=== Exercise brief ===
From the records below, copy word for word every line from the line with "Professional - Torony" to the line with "i5-14400, 8GB RAM, 512GB SSD, Windows 11", including both of those lines.
____ Supplied material
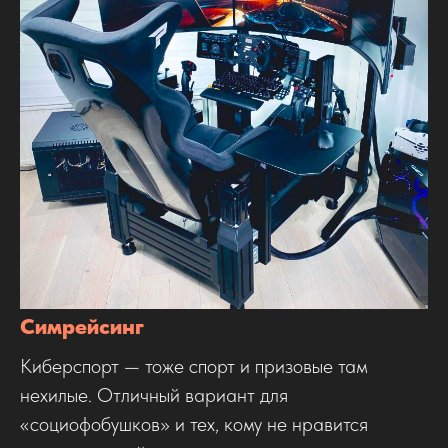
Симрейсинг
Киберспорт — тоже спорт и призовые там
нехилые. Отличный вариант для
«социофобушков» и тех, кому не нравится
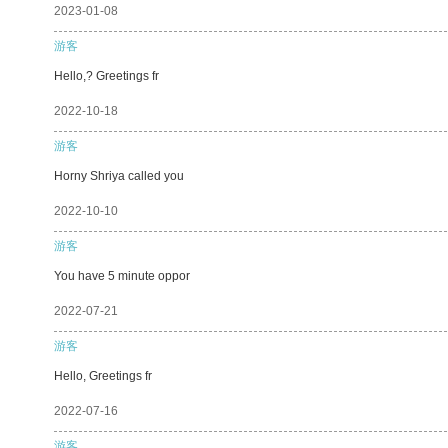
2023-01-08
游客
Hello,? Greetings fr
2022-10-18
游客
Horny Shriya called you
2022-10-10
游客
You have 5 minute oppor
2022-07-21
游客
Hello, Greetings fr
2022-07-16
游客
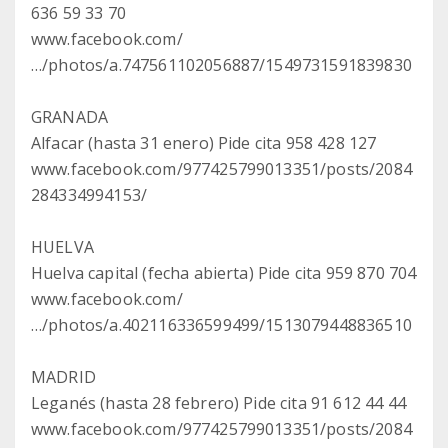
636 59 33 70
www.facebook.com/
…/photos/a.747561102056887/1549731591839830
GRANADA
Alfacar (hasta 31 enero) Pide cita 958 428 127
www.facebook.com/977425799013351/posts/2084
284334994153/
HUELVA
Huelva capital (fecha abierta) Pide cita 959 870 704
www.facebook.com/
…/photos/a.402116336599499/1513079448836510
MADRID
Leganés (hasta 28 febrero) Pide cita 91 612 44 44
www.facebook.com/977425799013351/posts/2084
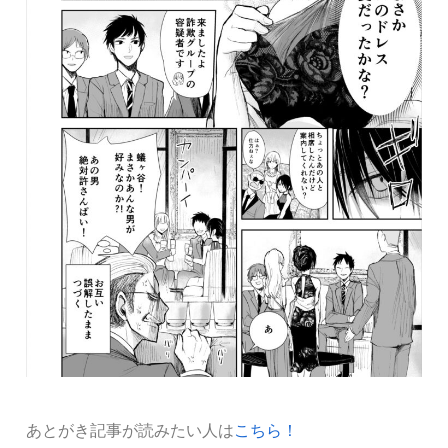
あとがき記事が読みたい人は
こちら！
________
____ Supplied material
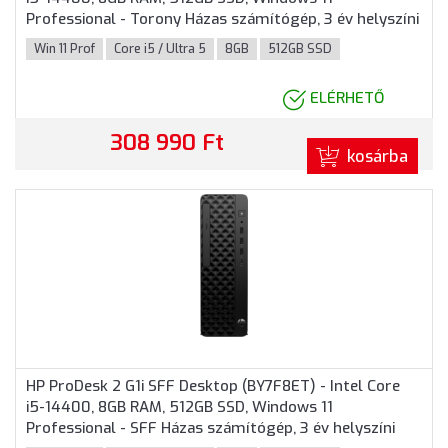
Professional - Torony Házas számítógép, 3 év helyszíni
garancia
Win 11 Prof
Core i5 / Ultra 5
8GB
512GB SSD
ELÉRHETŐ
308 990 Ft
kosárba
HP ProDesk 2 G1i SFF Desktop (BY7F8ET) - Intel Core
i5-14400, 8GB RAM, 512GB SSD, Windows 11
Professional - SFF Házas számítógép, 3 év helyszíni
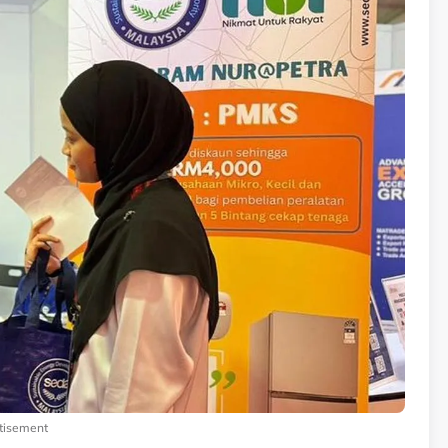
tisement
________
____ Supplied material
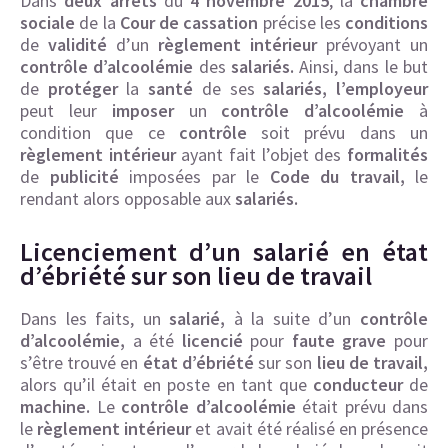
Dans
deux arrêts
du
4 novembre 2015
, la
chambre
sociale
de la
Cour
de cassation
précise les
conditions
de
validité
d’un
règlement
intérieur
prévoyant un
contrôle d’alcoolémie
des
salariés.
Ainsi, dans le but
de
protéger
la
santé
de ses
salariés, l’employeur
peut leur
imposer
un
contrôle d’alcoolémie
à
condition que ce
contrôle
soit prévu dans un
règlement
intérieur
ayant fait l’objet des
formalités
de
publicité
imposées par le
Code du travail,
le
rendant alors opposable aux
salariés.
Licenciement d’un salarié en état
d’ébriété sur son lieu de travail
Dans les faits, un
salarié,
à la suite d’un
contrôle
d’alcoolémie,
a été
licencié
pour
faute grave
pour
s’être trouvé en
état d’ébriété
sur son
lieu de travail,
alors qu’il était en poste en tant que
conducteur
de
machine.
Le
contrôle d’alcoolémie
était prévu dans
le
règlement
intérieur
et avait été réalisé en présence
________
=== Response ===
Professional - Torony Házas számítógép, 3 év helyszíni
garancia
Win 11 Prof
Core i5 / Ultra 5
8GB
512GB SSD
ELÉRHETŐ
308 990 Ft
kosárba
HP ProDesk 2 G1i SFF Desktop (BY7F8ET) - Intel Core
i5-14400, 8GB RAM, 512GB SSD, Windows 11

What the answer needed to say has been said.